YOUR INSTRUCTIONS
Your answer should repeat every line of the records below in which the word "wire" appears.
START AVAILABLE RECORDS
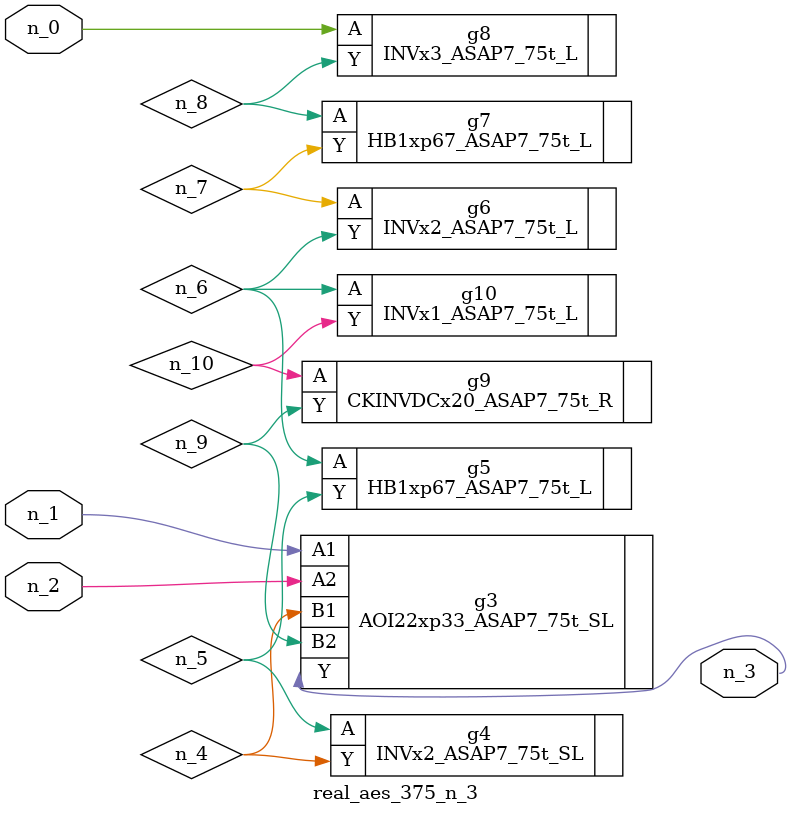
<source format=v>
module real_aes_375_n_3 (n_0, n_2, n_1, n_3);
input n_0;
input n_2;
input n_1;
output n_3;
wire n_4;
wire n_5;
wire n_7;
wire n_9;
wire n_6;
wire n_8;
wire n_10;
INVx3_ASAP7_75t_L g8 ( .A(n_0), .Y(n_8) );
AOI22xp33_ASAP7_75t_SL g3 ( .A1(n_1), .A2(n_2), .B1(n_4), .B2(n_9), .Y(n_3) );
INVx2_ASAP7_75t_SL g4 ( .A(n_5), .Y(n_4) );
HB1xp67_ASAP7_75t_L g5 ( .A(n_6), .Y(n_5) );
INVx1_ASAP7_75t_L g10 ( .A(n_6), .Y(n_10) );
INVx2_ASAP7_75t_L g6 ( .A(n_7), .Y(n_6) );
HB1xp67_ASAP7_75t_L g7 ( .A(n_8), .Y(n_7) );
CKINVDCx20_ASAP7_75t_R g9 ( .A(n_10), .Y(n_9) );
endmodule
</source>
END AVAILABLE RECORDS
RESPONSE BOX
wire n_4;
wire n_5;
wire n_7;
wire n_9;
wire n_6;
wire n_8;
wire n_10;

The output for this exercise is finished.